Passage given>
....................
6. There is no limit on the number of Remote Terminal Units (RTU)/Programmable Logic Controllers (PLC) but network latency is dependent upon the number of RTU/PLCs on the network. Most serial systems require some kind of traffic calculation/review to determine how many sites can be polled and respond within a given time frame. Most network administrators and vendors have tools that assist in calculating the system latency, throughput and scan rates. Dataradio provides at least two types for general rule-of-thumb use. System designers may need to work with system programmers to understand data structures and required throughput rates for the application. This may also involve the process control/system engineers to understand what overall system performance criteria are. It has been the experience of Dataradio Technical Services that when these items are not addressed, system performance is not optimal either serial communications or LAN. There are networking tools available to assist in system performance evaluation and some allow for system performance extrapolation. Parameters such as tuning of TCP/IP parameters (Maximum Transmission Unit (MTU) size, MSS size etc.) will need to be set correctly. Dataradio will publish starting benchmarks for these parameters as work progresses with more systems and products.
7. How will the SCADA network be linked to any other corporate networks - through hubs or switches? How will the demands for non-SCADA information be handled? Tight control needs to be exercised or random data requests could easily impact the basic system performance. Requests addressed to RTUs/PLCs/Intelligent Electrical Devices (IED) will be passed on but if those requests come from a non-SCADA application (Engineering, Accounting, and Maintenance) the amount of traffic can impact system performance. Understanding how broadcast messages move through the system is important. O-IP will have the capability to enable or disable broadcast IP messages in the O-IP set-up. Limiting the number of broadcasts will keep traffic levels down as well.
....................
Provided information>
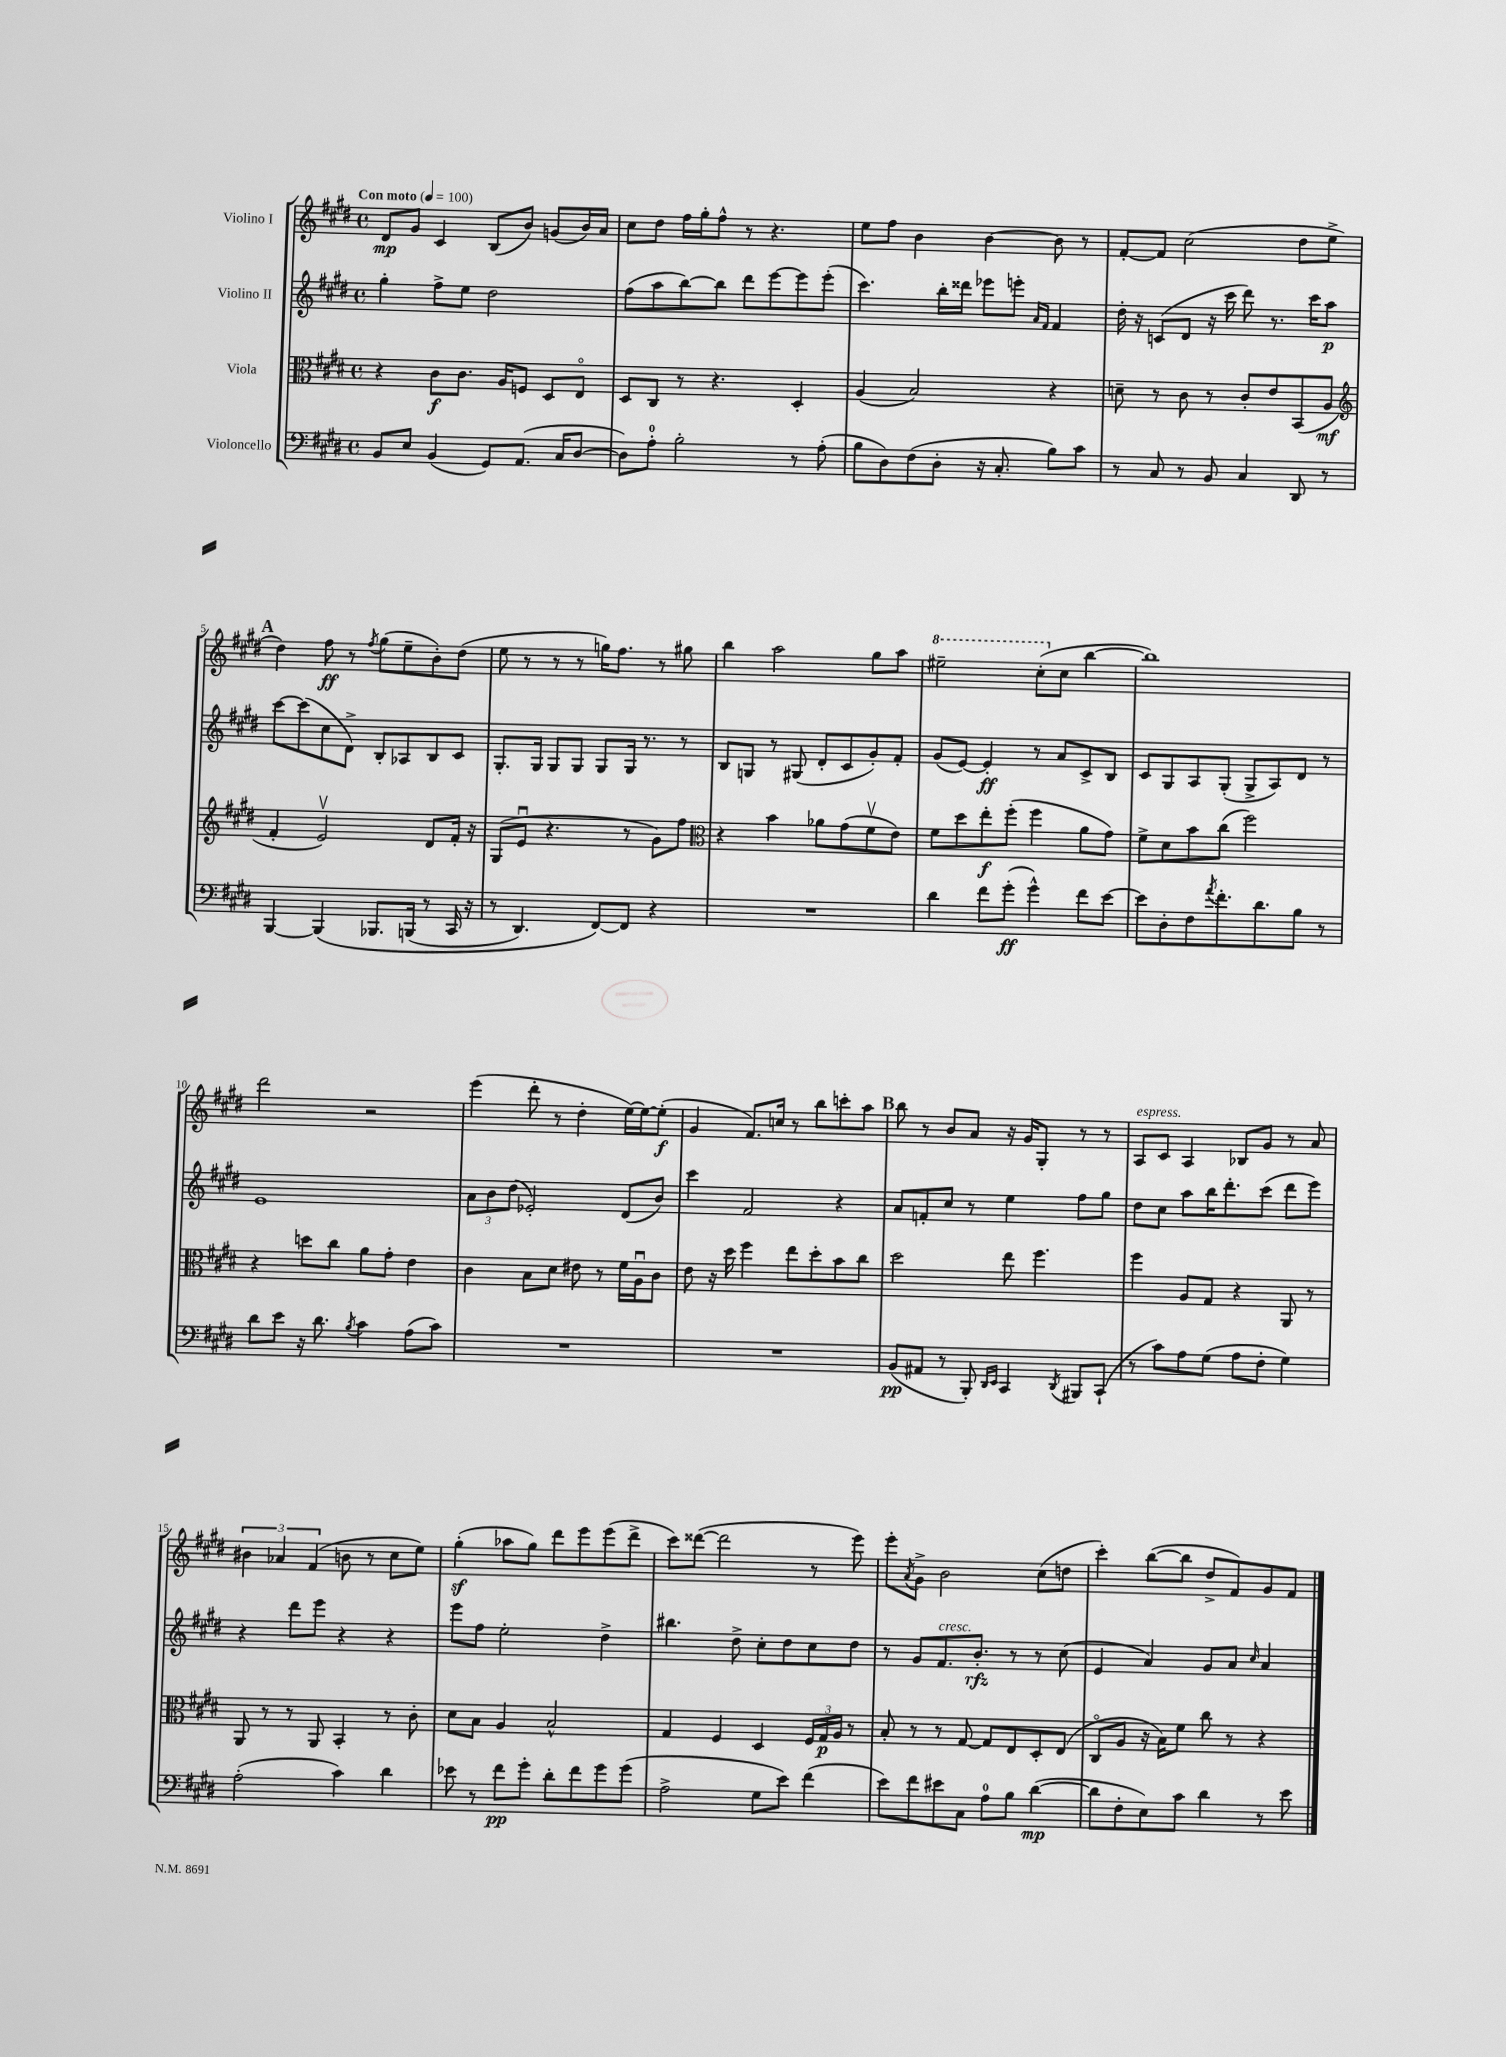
<<
\new StaffGroup <<
\new Staff = "s0" \with { instrumentName = "Violino I" } {
    \clef treble \key e \major \defaultTimeSignature \time 4/4 \tempo "Con moto" 4 = 100
    dis'8\mp gis'8 cis'4 b8( b'8) g'8( b'16) a'16 |
    cis''8 dis''8 fis''16 gis''16-. fis''8-^ r8 r4. |
    e''8 fis''8 b'4 b'4~ b'8 r8 |
    fis'8~-. fis'8 cis''2( dis''8 e''8-> |
    \mark \markup { \bold "A" } dis''4) fis''8\ff r8 \acciaccatura { fis''8 } gis''8( e''8-- b'8-.) dis''8( |
    e''8 r8 r8 r8 g''16) fis''8. r8 gis''8 |
    b''4 a''2 gis''8 a''8 |
    \ottava #1 eis'''2-- cis'''8-.( \ottava #0 cis''8 b''4~ |
    b''1) |
    dis'''2 r2 |
    e'''4( dis'''8-. r8 dis''4-. e''16~) e''16~ e''8-.\f( |
    gis'4 fis'8.) c''16 r8 b''8 c'''8-. a''8 |
    \mark \markup { \bold "B" } b''8 r8 b'8 a'8 r16 gis'16 gis8-. r8 r8 |
    a8^\markup { \italic "espress." } cis'8 a4 bes8 gis'8 r8 a'8 |
    \tuplet 3/2 { bis'4 aes'4 fis'4( } b'8 r8 cis''8 e''8) |
    gis''4-.\sf( aes''8 gis''8) dis'''8 e'''8 e'''8( dis'''8-> |
    cis'''8) disis'''8~( disis'''2 r8 e'''8) |
    e'''8-. \acciaccatura { a'8 } gis'8-> b'2 cis''8( d''8 |
    cis'''4-.) b''8~( b''8 dis''8-> fis'8) gis'8 fis'8 \bar "|." |
}
\new Staff = "s1" \with { instrumentName = "Violino II" } {
    \clef treble \key e \major \defaultTimeSignature \time 4/4
    gis''4-. fis''8-> e''8 dis''2 |
    fis''8( a''8 b''8~) b''8 dis'''8 e'''8~ e'''8 e'''8-.( |
    cis'''4.) b''16-. disis'''16 ees'''8 e'''8-. \grace { a'16 fis'16 } fis'4 |
    dis''16-. r16 c'8( dis'8 r16 cis'''16 dis'''8) r8. cis'''16 a''8\p |
    \mark \markup { \bold "A" } cis'''8~ cis'''8( cis''8 dis'8->) b8-. aes8 b8 cis'8 |
    gis8.-. gis16 gis8 gis8 gis8 gis16 r8. r8 |
    b8 g8 r8 gis8( dis'8-. cis'8 gis'8-.) fis'8-. |
    gis'8( e'8~) e'4-.\ff r8 a'8 cis'8-> b8 |
    cis'8 gis8 a8 gis8-.( gis8-> a8) dis'8 r8 |
    e'1 |
    \tuplet 3/2 { a'8 b'8 dis''8( } ees'2-.) dis'8( b'8) |
    cis'''4 fis'2 r4 |
    \mark \markup { \bold "B" } a'8 f'8-. cis''8 r8 e''4 fis''8 gis''8 |
    dis''8 cis''8 a''8 b''16 dis'''8.-. cis'''8( dis'''8 e'''8) |
    r4 dis'''8 e'''8 r4 r4 |
    e'''8 fis''8 e''2-. dis''4-> |
    bis''4. dis''8-> cis''8-. dis''8 cis''8 dis''8 |
    r8 gis'8 fis'8.^\markup { \italic "cresc." } b'8.-.\rfz r8 r8 cis''8( |
    e'4 a'4) gis'8 a'8 \grace { cis''16 } a'4 \bar "|." |
}
\new Staff = "s2" \with { instrumentName = "Viola" } {
    \clef alto \key e \major \defaultTimeSignature \time 4/4
    r4 cis'8\f cis'8. a16 f8 dis8 e8\flageolet |
    dis8 cis8 r8 r4. dis4-. |
    a4( b2) r4 |
    d'8-- r8 cis'8 r8 cis'8-. e'8 b,8( a8\mf |
    \mark \markup { \bold "A" } \clef treble fis'4-. e'2\upbow) dis'8 fis'16-. r16 |
    gis8( e'8\downbow r4. r8 gis'8) fis''8 |
    \clef alto r4 b'4 aes'8 gis'8( fis'8\upbow e'8) |
    fis'8 dis''8 e''8-.\f fis''8-.( fis''4 a'8 gis'8) |
    fis'8-> dis'8 b'8 cis''8( fis''2) |
    r4 d''8 cis''8 a'8 gis'8-. e'4 |
    cis'4 b8 dis'8 eis'8 r8 fis'16 a16\downbow cis'8 |
    e'8 r16 dis''16 fis''4 e''8 dis''8-. b'8 cis''8 |
    \mark \markup { \bold "B" } dis''2 e''8 fis''4. |
    fis''4 a8 gis8 r4 a,8 r8 |
    a,8 r8 r8 a,8 b,4-. r8 cis'8-. |
    dis'8 b8 a4 b2-^ |
    gis4 fis4 dis4 \tuplet 3/2 { fis16 gis16\p a16 } r8 |
    b8-. r8 r8 gis8~ gis8 e8 dis8-. e8( |
    cis8\flageolet a8 r16 b16) fis'8 cis''8 r8 r4 \bar "|." |
}
\new Staff = "s3" \with { instrumentName = "Violoncello" } {
    \clef bass \key e \major \defaultTimeSignature \time 4/4
    b,8 e8 b,4( gis,8) a,8.( cis16 dis8~ |
    dis8) a8-0-. b2-. r8 a8-.( |
    b8 dis8) fis8( dis8-. r16 cis8.-. b8) cis'8 |
    r8 cis8 r8 b,8 cis4 dis,8 r8 |
    \mark \markup { \bold "A" } b,,4~ b,,4\( bes,,8. b,,16( r8 cis,16 r16 |
    r8 dis,4.) fis,8~\) fis,8 r4 |
    R1 |
    dis'4 fis'8 gis'8-.\ff( gis'4-^) fis'8 e'8~ |
    e'8 dis8-. fis8 \acciaccatura { a'8 } fis'8.-. dis'8. b8 r8 |
    dis'8 e'8 r16 dis'8. \acciaccatura { b8 } cis'4 a8( cis'8) |
    R1 |
    R1 |
    \mark \markup { \bold "B" } b,8\pp( ais,8 r8 b,,8-.) \grace { dis,16 e,16 } cis,4 \acciaccatura { dis,8 } bis,,8 cis,8-!( |
    r8 cis'8) a8 gis8( a8 fis8-. gis4) |
    a2-.( cis'4) dis'4 |
    ees'8 r8 fis'8\pp gis'8-. dis'8-. fis'8 gis'8 gis'8( |
    a2-> gis8 e'8) fis'4( |
    e'8) fis'8 eis'8 cis8 a8-0 b8 dis'4~\mp( |
    dis'8 fis8-. e8) cis'8 dis'4 r8 e'8 \bar "|." |
}
>>
>>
....................
Objectives>
1. In the SCADA networking text, rewrite the paragraph that begins "7. How will the SCADA network be linked" as a short bulleted list that keeps its main facts.
2. Answer these questions from the SCADA networking text, one line each:
(a) Which two TCP/IP parameters are named as needing to be set correctly?
(b) What capability will O-IP have in its set-up?
(c) Which non-SCADA applications are listed as possible sources of requests?
3. Resume the SCADA networking text with a new paragraph that follows its last sentence.

Expected outputs>
1.
- Decide whether the SCADA network will connect to other corporate networks through hubs or switches.
- Plan how demands for non-SCADA information will be handled.
- Keep tight control, because random data requests can easily affect basic system performance.
- Requests addressed to RTUs, PLCs and IEDs will be passed on, but traffic from non-SCADA applications such as Engineering, Accounting and Maintenance can affect system performance.
- Understand how broadcast messages move through the system.
- The O-IP set-up will be able to enable or disable broadcast IP messages.
- Limiting broadcasts also keeps traffic levels down.

2.
(a) Maximum Transmission Unit (MTU) size and MSS size.
(b) It will be able to enable or disable broadcast IP messages.
(c) Engineering, Accounting, and Maintenance.

3.
8. System addressing needs to be thought out in advance to avoid duplicate addresses and use of illegal addresses. If the SCADA networks are kept isolated from other networks private IP addresses can be used for RTU/PLCs.
9. What types of devices will be on the network? RTUs, PLCs, IEDs, terminal servers, meters and other process control devices (virtually any device that uses IP as a network layer) can be used with O-IP. Each type of device has a communication profile that needs to be taken into account as far as messaging size, latency control, reply message size and ad-hoc messaging. Network dynamic control is a part of future Dataradio O-IP work.
   If the system is a class C network, up to 254 devices could be on the segment. But having a device count capability is not the same as having the throughput capability. If all the messaging is small and short, 254 devices could easily be supported. What it really gets down to is this: The more points there are to monitor, the longer it will take the system to poll them. Network latencies will impose longer scan times on data collection routines.
10. What protocols can be used with an O-IP system? Protocols such as UDP, TCP, Internet Control Message Protocol (ICMP), ARP, Modbus/IP (IP and a Modbus header), Modbus/TCP, ASCII over IP, Distributed Network Protocol (DNP) 3.0 are supported (timing constraint issues have come up with DNP 3.0 in any number of applications- not just O-IP. Review of the application and latencies is necessary.
    A.  Items that should be reviewed are:
    1. What is a typical data request size?
    2. What is the typical data reply payload size?
    3. What latencies are allowed by the PLC/IED/RTU?
    4. Will LAN system latencies work with RF system latencies? (The longest latency will govern the system performance).
    5. A review of timing requirements for the SCADA host program needs to include timing for message turn-around, message reply timer, total message timer, and other system timers.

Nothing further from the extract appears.